Dengan cara ini dia berharap siapa saja yang mau melecehkan orang dalam konser berpikir dua kali.
“Dari segi pelaku, dia bisa berpikir dua kali saat tahu penonton juga aware dengan tindakan-tindakan itu, jadi kayak semacam senjata kecil untuk menanggulangi mereka,” pungkasnya.
Menangani Pelecehan
Anindya Restuviani, Co-Director Hollaback! Jakarta, organisasi yang fokus mengadvokasi masalah pelecehan seksual di ruang publik, menjelaskan sebab pelecehan seksual dalam konser sebenarnya tak jauh berbeda dari pelecehan seksual di ruang publik lain: itu terjadi karena pelaku memandang korban sebagai objek seksual, “dan mereka mempertunjukkan punya kuasa lebih.”
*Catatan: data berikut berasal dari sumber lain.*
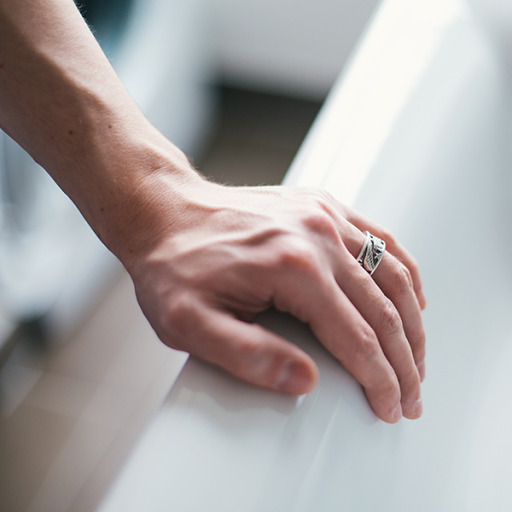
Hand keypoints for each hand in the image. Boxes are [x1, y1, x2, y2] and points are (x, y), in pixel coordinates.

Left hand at [121, 176, 425, 423]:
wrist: (163, 213)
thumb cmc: (173, 266)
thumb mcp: (190, 323)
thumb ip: (247, 356)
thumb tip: (304, 381)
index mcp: (292, 267)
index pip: (356, 337)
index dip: (379, 380)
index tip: (391, 406)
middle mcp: (317, 235)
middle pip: (383, 309)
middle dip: (404, 361)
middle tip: (412, 395)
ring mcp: (323, 215)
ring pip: (392, 273)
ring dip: (412, 321)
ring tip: (417, 357)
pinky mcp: (322, 206)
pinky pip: (379, 239)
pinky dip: (402, 271)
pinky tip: (411, 295)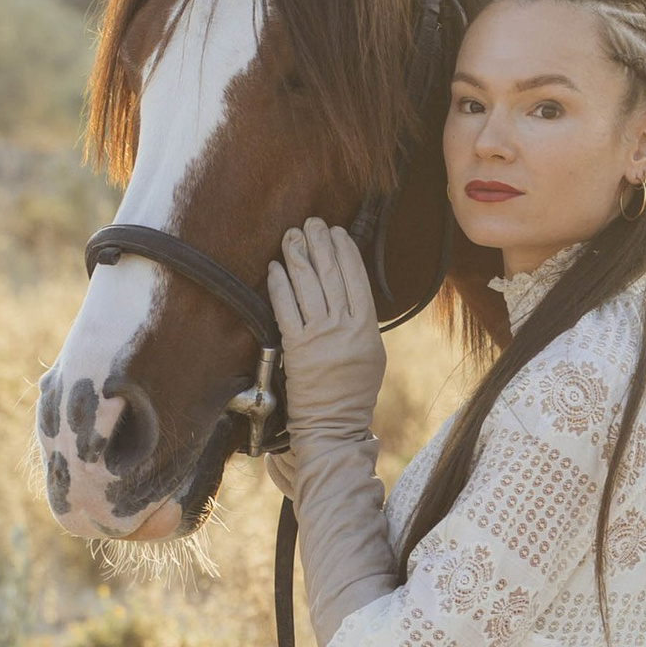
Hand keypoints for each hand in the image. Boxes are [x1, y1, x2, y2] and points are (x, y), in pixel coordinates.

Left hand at [266, 217, 385, 440]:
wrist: (333, 423)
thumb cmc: (352, 389)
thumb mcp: (371, 352)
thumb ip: (360, 320)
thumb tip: (345, 284)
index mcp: (367, 328)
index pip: (356, 279)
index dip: (345, 251)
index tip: (336, 232)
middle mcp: (345, 329)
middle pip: (331, 275)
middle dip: (319, 244)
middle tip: (310, 223)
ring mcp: (320, 337)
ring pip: (308, 287)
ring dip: (297, 256)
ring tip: (291, 236)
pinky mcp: (296, 348)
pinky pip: (286, 308)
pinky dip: (280, 285)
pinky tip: (275, 268)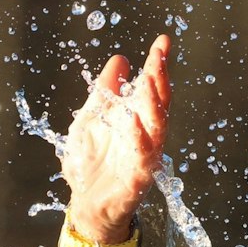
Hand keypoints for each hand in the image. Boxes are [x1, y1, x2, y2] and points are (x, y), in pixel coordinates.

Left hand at [60, 35, 170, 243]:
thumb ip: (104, 92)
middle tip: (159, 55)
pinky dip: (140, 142)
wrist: (85, 205)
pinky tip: (135, 123)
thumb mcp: (91, 120)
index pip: (152, 88)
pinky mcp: (135, 182)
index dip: (157, 65)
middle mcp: (145, 137)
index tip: (163, 41)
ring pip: (156, 130)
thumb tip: (120, 60)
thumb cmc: (90, 163)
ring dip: (154, 106)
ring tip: (150, 81)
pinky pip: (143, 162)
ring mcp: (143, 159)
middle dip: (160, 79)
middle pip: (159, 105)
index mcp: (136, 120)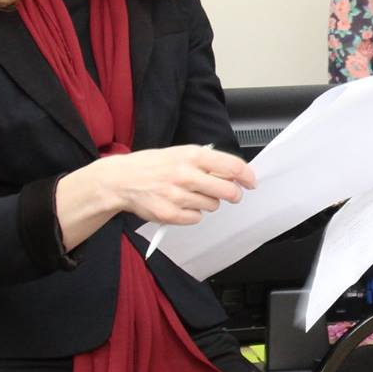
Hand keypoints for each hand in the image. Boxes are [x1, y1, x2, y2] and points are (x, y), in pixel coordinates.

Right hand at [90, 144, 255, 225]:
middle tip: (231, 195)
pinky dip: (193, 214)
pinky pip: (196, 218)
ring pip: (212, 206)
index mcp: (191, 155)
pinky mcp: (170, 214)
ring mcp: (177, 196)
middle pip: (228, 191)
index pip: (231, 166)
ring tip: (191, 195)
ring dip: (208, 203)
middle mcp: (186, 174)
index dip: (247, 176)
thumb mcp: (179, 153)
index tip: (251, 182)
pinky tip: (180, 205)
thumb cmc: (152, 166)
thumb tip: (233, 173)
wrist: (121, 180)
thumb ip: (205, 161)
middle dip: (233, 195)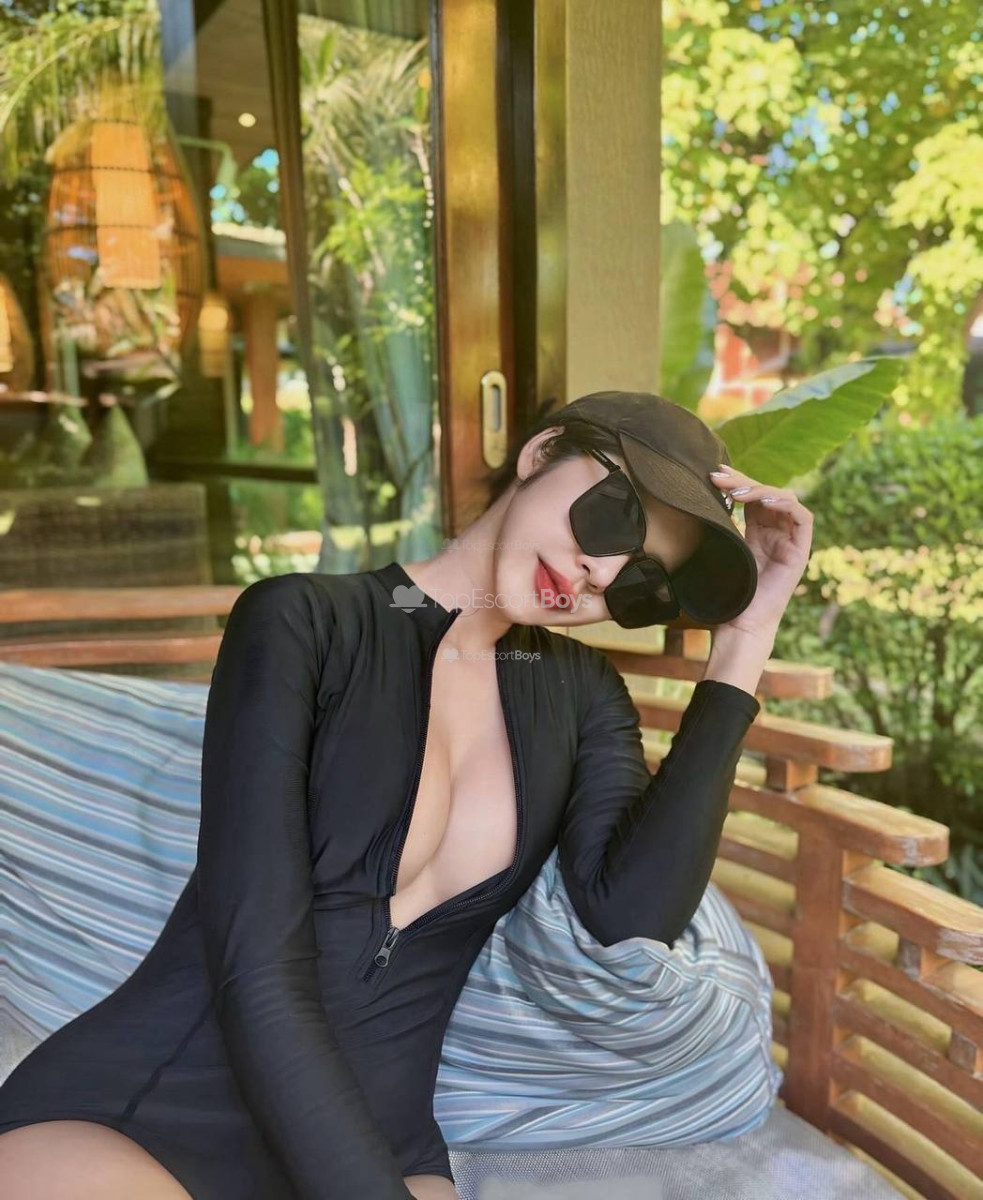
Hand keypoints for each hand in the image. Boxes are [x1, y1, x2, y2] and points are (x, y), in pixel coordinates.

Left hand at [708, 464, 812, 639]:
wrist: (740, 621)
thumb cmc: (728, 590)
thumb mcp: (721, 549)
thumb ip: (720, 524)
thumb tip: (700, 496)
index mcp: (758, 530)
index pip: (752, 495)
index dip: (737, 480)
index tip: (715, 473)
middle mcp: (776, 531)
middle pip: (767, 493)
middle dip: (743, 481)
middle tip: (718, 478)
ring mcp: (790, 540)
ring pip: (785, 500)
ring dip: (761, 490)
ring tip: (737, 491)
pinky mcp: (801, 550)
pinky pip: (803, 518)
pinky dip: (785, 505)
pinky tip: (763, 501)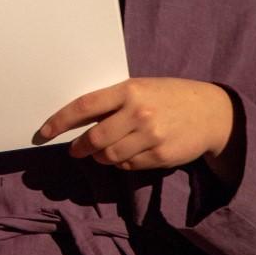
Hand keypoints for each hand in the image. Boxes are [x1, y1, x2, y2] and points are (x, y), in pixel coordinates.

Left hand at [38, 78, 236, 174]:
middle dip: (80, 147)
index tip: (44, 133)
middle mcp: (138, 112)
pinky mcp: (159, 155)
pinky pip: (128, 166)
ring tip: (108, 150)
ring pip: (108, 156)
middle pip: (94, 139)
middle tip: (76, 149)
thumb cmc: (169, 97)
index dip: (60, 122)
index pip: (84, 107)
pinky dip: (122, 163)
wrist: (211, 112)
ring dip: (102, 157)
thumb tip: (78, 122)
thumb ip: (113, 102)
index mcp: (129, 90)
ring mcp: (150, 136)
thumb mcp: (142, 88)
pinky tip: (132, 152)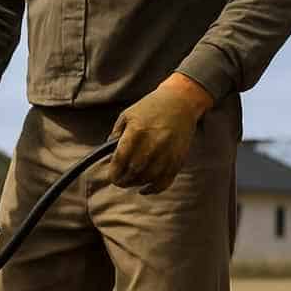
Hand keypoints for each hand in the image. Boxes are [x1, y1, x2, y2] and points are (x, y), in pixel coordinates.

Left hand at [110, 74, 214, 194]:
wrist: (181, 101)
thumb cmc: (151, 107)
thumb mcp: (127, 115)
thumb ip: (115, 134)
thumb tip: (108, 154)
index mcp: (137, 132)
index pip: (120, 160)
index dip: (114, 173)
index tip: (112, 176)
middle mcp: (152, 144)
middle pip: (133, 172)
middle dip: (123, 180)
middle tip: (120, 181)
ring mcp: (167, 152)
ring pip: (148, 178)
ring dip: (137, 183)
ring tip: (132, 181)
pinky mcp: (178, 158)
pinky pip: (165, 180)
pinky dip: (153, 189)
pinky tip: (144, 189)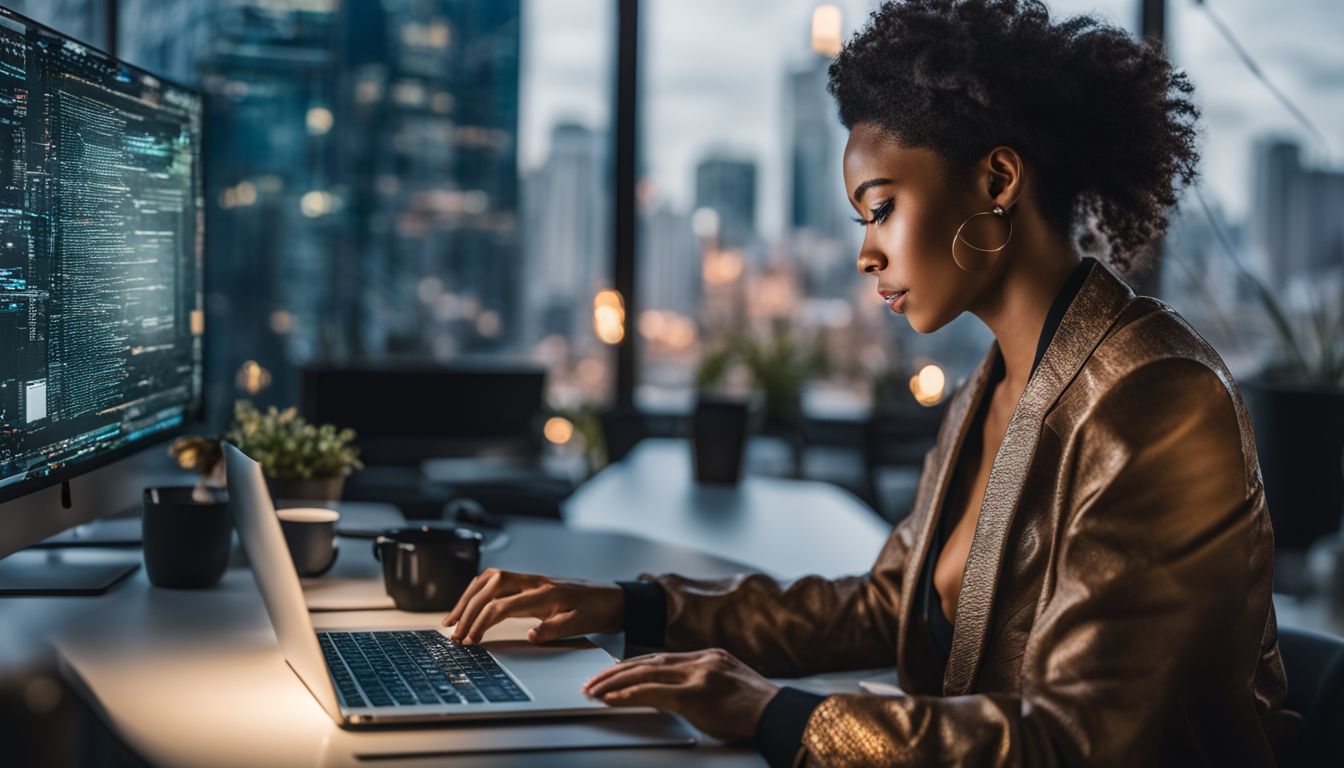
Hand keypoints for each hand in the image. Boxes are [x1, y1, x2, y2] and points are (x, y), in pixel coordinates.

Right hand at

Karena itu dia mengapresiasi taktik “SOS” yang digerakkan sejumlah musisi.
“Bagus saat ada musisi yang menyadari masalah pelecehan seksual itu ada dan melakukan sesuatu. Apalagi, penampilnya adalah laki-laki (Feast). Aku berharap penonton laki-laki bisa paham bahwa ini tidak bisa diterima,” ujar Anindya kepada reporter Tirto.
Selain SOS, menurut Andidya, ada lima hal lain yang dapat dilakukan penonton konser saat melihat adanya pelecehan seksual di sekitar mereka. Dia menyebutnya ‘5D’.
Pertama, direct, atau mengintervensi langsung ke pelaku. Kedua, distract, atau mengganggu pelaku. Contohnya, mendorong calon korban agar menjauhkan dari calon pelaku.
“Ketiga, delay. Ini yang sering banget kita lupa, yaitu bertanya perasaan korban. Mungkin bisa langsung bertanya ke korbannya, ‘mbak, saya lihat tadi, mbak enggak apa-apa?’” jelasnya.
Keempat, dokumentasi. Hasil dokumentasi tersebut untuk diberikan kepada korban, Korbanlah yang memutuskan untuk apa dokumentasi tersebut, termasuk jika itu akan dipakai untuk barang bukti.
“Terakhir, delegate. Jadi kita mendelegasikan ini ke pihak ketiga. Lapor, sih, sebenarnya. Ini juga yang akhirnya membuat dokumentasi itu penting, karena bisa menjadi bukti,” pungkas Anindya.